A shopper holds a shopping basket with groceries
US annual consumer price growth slowed to 7.7% in October © David Paul Morris/Bloomberg

US stocks had their biggest weekly rise in months and the dollar declined after cooler than expected inflation data released on Thursday fuelled speculation that the Federal Reserve would slow the pace of interest rate tightening later this year.

Wall Street’s benchmark S&P 500 added 5.9 per cent over the week, the largest increase since June. It gained 0.9 per cent on Friday, following its best day in two-and-a-half years on Thursday, when it jumped 5.5 per cent.

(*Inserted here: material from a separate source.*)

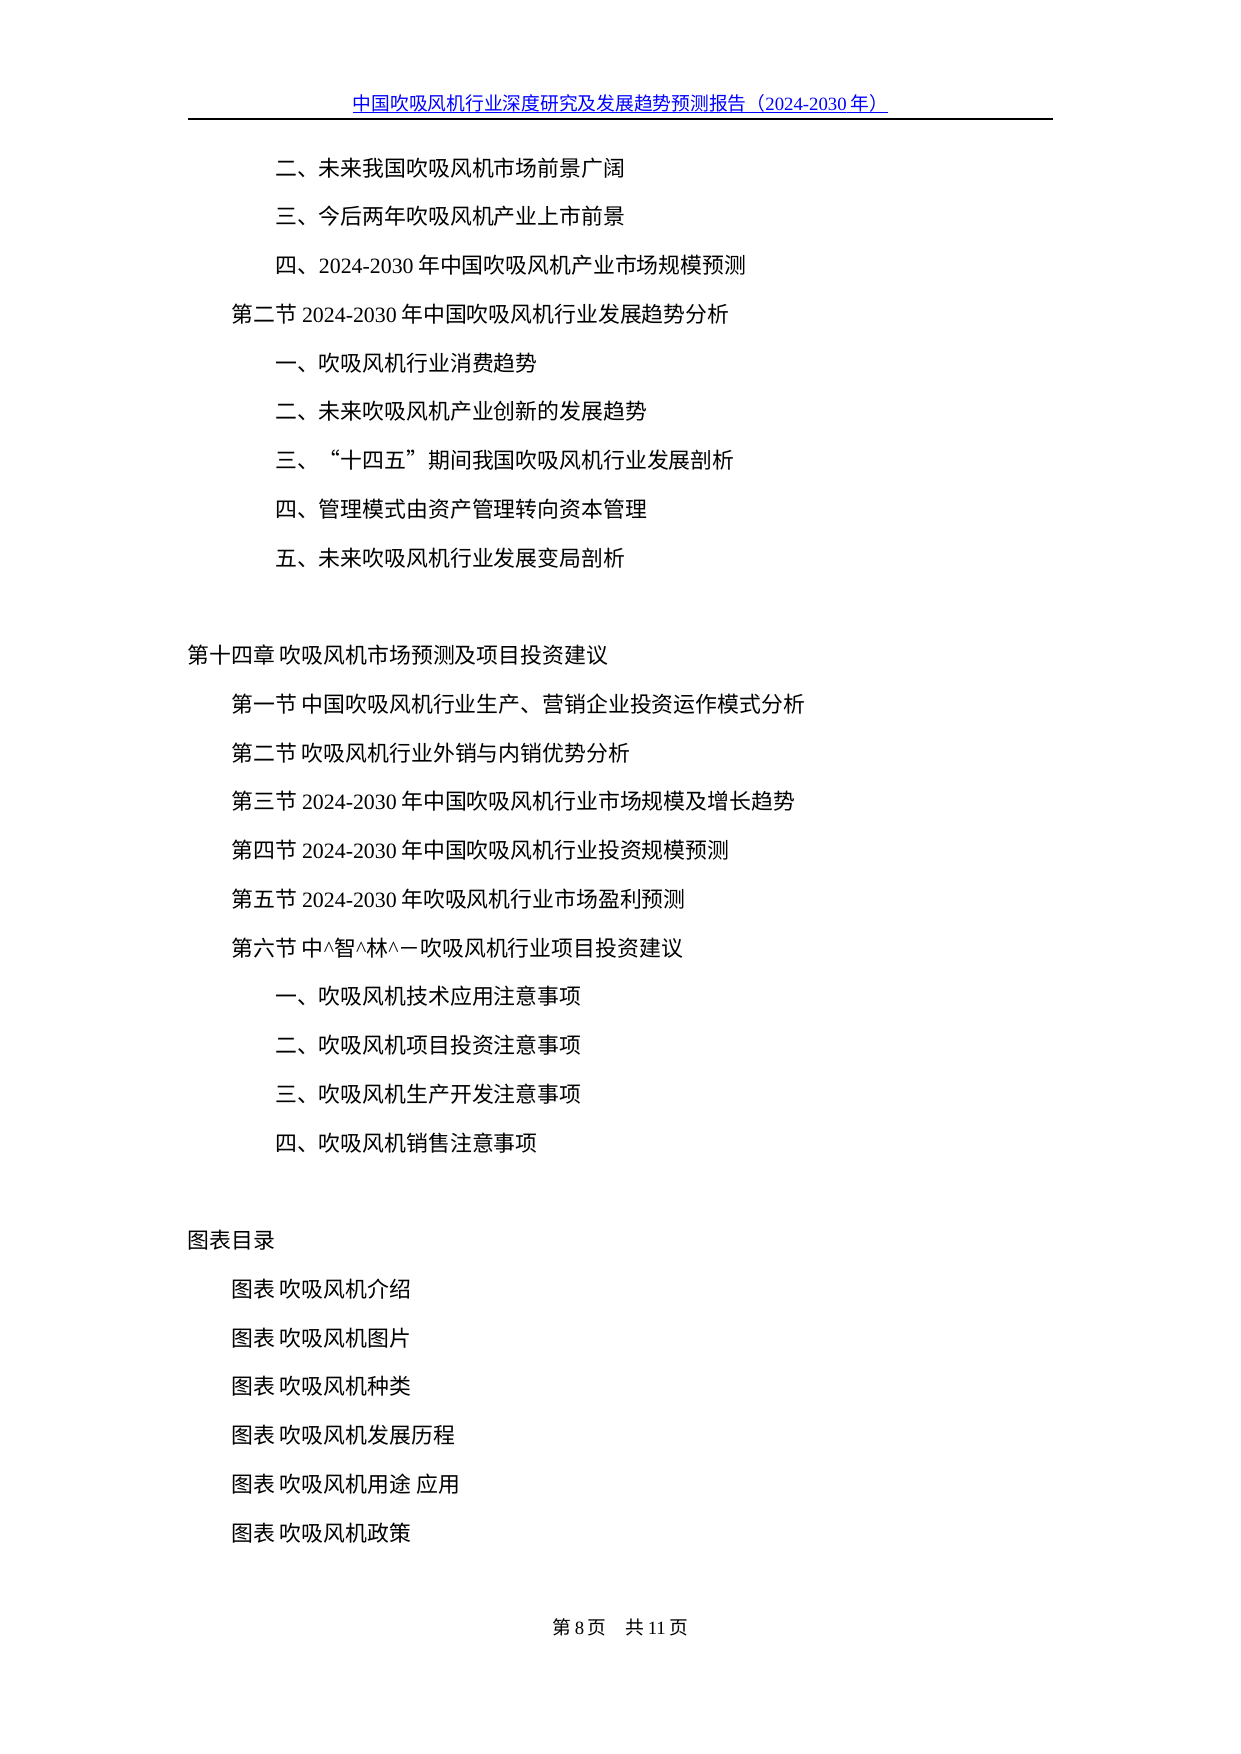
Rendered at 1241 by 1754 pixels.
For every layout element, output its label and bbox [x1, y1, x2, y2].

The tech-heavy Nasdaq Composite rose by the most since March, increasing 8.1 per cent for the week, driven by a 7.4 per cent rise on Thursday and a 1.9 per cent gain on Friday.

The dollar index is up 10.8 per cent this year but slipped on Friday as investors dialled back expectations for further aggressive interest rate rises in the US. The dollar fell 1.7 per cent on the day against a basket of six peers, extending a decline since a peak in late September.

“The dollar peak might be past us, but a dollar downtrend may not be there yet,” said Francesco Pesole, FX strategist at ING. Fears of a global recession next year could yet see investors return to what is widely regarded as a safe haven asset in times of economic uncertainty, Pesole continued.

The moves came after data on Thursday that showed the annual rise in the US consumer price index came in at 7.7 per cent in October, the smallest 12-month increase since January and down from an annual rate of 8.2 per cent in September.

Markets are now betting there is a roughly 70 per cent chance the Fed will raise its benchmark interest rate by 0.5 percentage points when it meets in December, breaking a run of four consecutive 0.75 percentage point rises.

Line chart of S&P 500  showing US stocks soar as inflation cools

But analysts cautioned that some investors may be getting ahead of themselves.

“It is still far too early to declare the inflation threat over,” said Mark Haefele, chief investment officer at UBS Global Wealth Management, who thinks the Fed will raise borrowing costs by a further percentage point before it pauses its “rate-hiking cycle”.

Emmanuel Cau, head of European equity strategy at Barclays, warned that core CPI numbers remain “way too high” for central banks to consider easing financial conditions. “Lower inflation is a step in the right direction but the pace of disinflation is yet to be seen,” Cau said.

US government bond markets, which are closed on Friday for Veterans Day, had rallied strongly immediately after Thursday’s CPI release. The yield on two-year US Treasuries fell 0.29 percentage points to 4.33 per cent, its largest daily drop in more than a decade. The yield on the benchmark 10-year Treasury note dropped 0.33 percentage points to 3.81 per cent, down from a peak of 4.25 per cent in October. Yields fall as prices rise.

In Europe, the regional Stoxx 600 was mostly flat as the European Commission predicted a sharp contraction in German output in the months ahead. London’s FTSE 100 fell 0.8 per cent, erasing earlier gains, after UK gross domestic product fell 0.6 per cent between August and September — a larger drop than the 0.4 per cent forecast by economists.

Meanwhile, Asian equities ticked higher, following indices in the US. Hong Kong’s Hang Seng index shot up 7.7 per cent, South Korea’s Kospi increased 3.4 per cent and China’s CSI 300 rose 2.8 per cent.